The overhead is just a comparison on the tag and a jump. But we potentially save dozens of memory accesses and a bunch of allocation. So even if it sometimes pays off it would be worthwhile.
Some points to consider:
- There is no big hit because we look at the contents of the field. We need to load the content of the field in order to allocate the new constructor anyway.
- Looking at a field "in the middle" of the constructor first is slightly worse for the prefetcher as it's a less predictable pattern.
- For constructors who's tag is stored in the info table this might not be a win, because in that case we would add an additional memory load.
- It might be hard to see for the compiler if the user already did this check himself. In which case we would only add pointless overhead.

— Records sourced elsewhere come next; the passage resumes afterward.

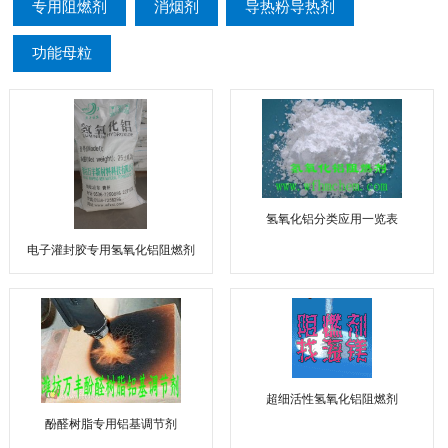
专用阻燃剂
消烟剂
导热粉导热剂
功能母粒
氢氧化铝分类应用一览表
电子灌封胶专用氢氧化铝阻燃剂
超细活性氢氧化铝阻燃剂
酚醛树脂专用铝基调节剂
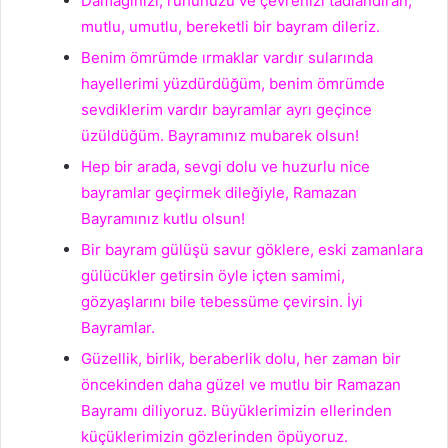
Damağınızı, ruhunuzu ve çevrenizi tadlandıran,
mutlu, umutlu, bereketli bir bayram dileriz.
Benim ömrümde ırmaklar vardır sularında
hayellerimi yüzdürdüğüm, benim ömrümde
sevdiklerim vardır bayramlar ayrı geçince
üzüldüğüm. Bayramınız mubarek olsun!
Hep bir arada, sevgi dolu ve huzurlu nice
bayramlar geçirmek dileğiyle, Ramazan
Bayramınız kutlu olsun!
Bir bayram gülüşü savur göklere, eski zamanlara
gülücükler getirsin öyle içten samimi,
gözyaşlarını bile tebessüme çevirsin. İyi
Bayramlar.
Güzellik, birlik, beraberlik dolu, her zaman bir
öncekinden daha güzel ve mutlu bir Ramazan
Bayramı diliyoruz. Büyüklerimizin ellerinden
küçüklerimizin gözlerinden öpüyoruz.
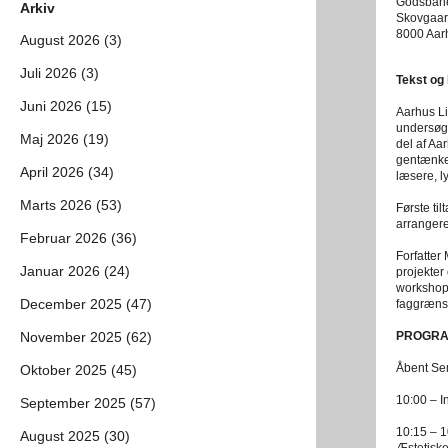
Godsban
Arkiv
Skovgaar
8000 Aar
August 2026 (3)
Juli 2026 (3)
Tekst og 
Juni 2026 (15)
Aarhus Li
undersøge
Maj 2026 (19)
del af Aa
gentænke 
April 2026 (34)
læsere, ly
Marts 2026 (53)
Første ti
arrangere
Februar 2026 (36)
Forfatter
Januar 2026 (24)
projekter 
workshop
December 2025 (47)
faggrænse
November 2025 (62)
PROGRAM
Åbent Sem
Oktober 2025 (45)
10:00 – 
September 2025 (57)
10:15 – 1
August 2025 (30)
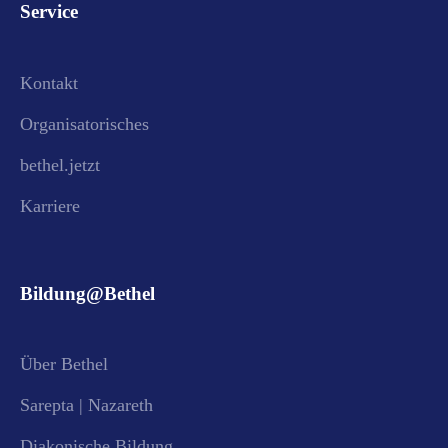
Service
Kontakt
Organisatorisches
bethel.jetzt
Karriere
Bildung@Bethel
Über Bethel
Sarepta | Nazareth
Diakonische Bildung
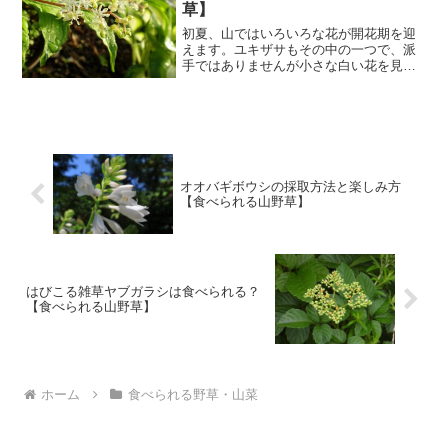
草】
初夏、山ではいろいろな花が開花期を迎
えます。ユキザサもその中の一つで、派
手ではありませんが小さな白い花を見る
ことができます。そんなユキザサが食べ
られるとのことで、調べたことをまとめ
てみました。ユキザサの基本情報 ユキザ
サ（雪笹）：キジカクシ...
オオバギボウシの採取方法と楽しみ方
【食べられる山野草】
はびこる雑草ヤブガラシは食べられる？
【食べられる山野草】
ホーム
食べられる野草・山菜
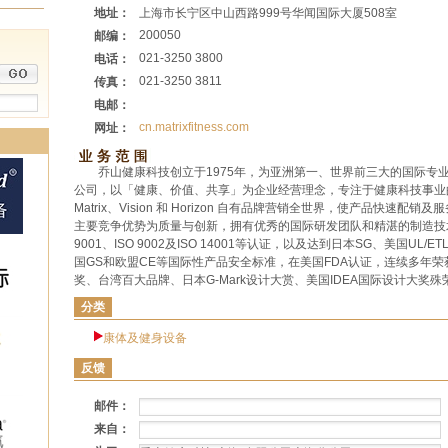
地址：
上海市长宁区中山西路999号华闻国际大厦508室
200050
邮编：
021-3250 3800
电话：
021-3250 3811
传真：
电邮：
cn.matrixfitness.com
网址：
乔山健康科技创立于1975年，为亚洲第一、世界前三大的国际专
公司，以「健康、价值、共享」为企业经营理念，专注于健康科技事业
Matrix、Vision 和 Horizon 自有品牌营销全世界，使产品快速配销
主要竞争优势为质量与创新，拥有优秀的国际研发团队和精湛的制造技术
9001、ISO 9002及ISO 14001等认证，以及达到日本SG、美国UL/
国GS和欧盟CE等国际性产品安全标准，在美国FDA认证，连续多年
奖、台湾百大品牌、日本G-Mark设计大赏、美国IDEA国际设计大奖殊
分类
康体及健身设备
反馈
邮件：
来自：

- In some cases it will simply never be the case that the field already has this value so there it would also be redundant overhead.
- Users can't currently write the optimal version in Variant 3 by hand because
get_tag_without_eval
doesn't exist. We could add it but I imagine it would be a bit brittle. Becauseget_tag_without_eval (f1 arg)
would just return the tag of the application thunk. And it's not unimaginable that the compiler might transform code into a form where we apply a application like that instead of the bound field directly.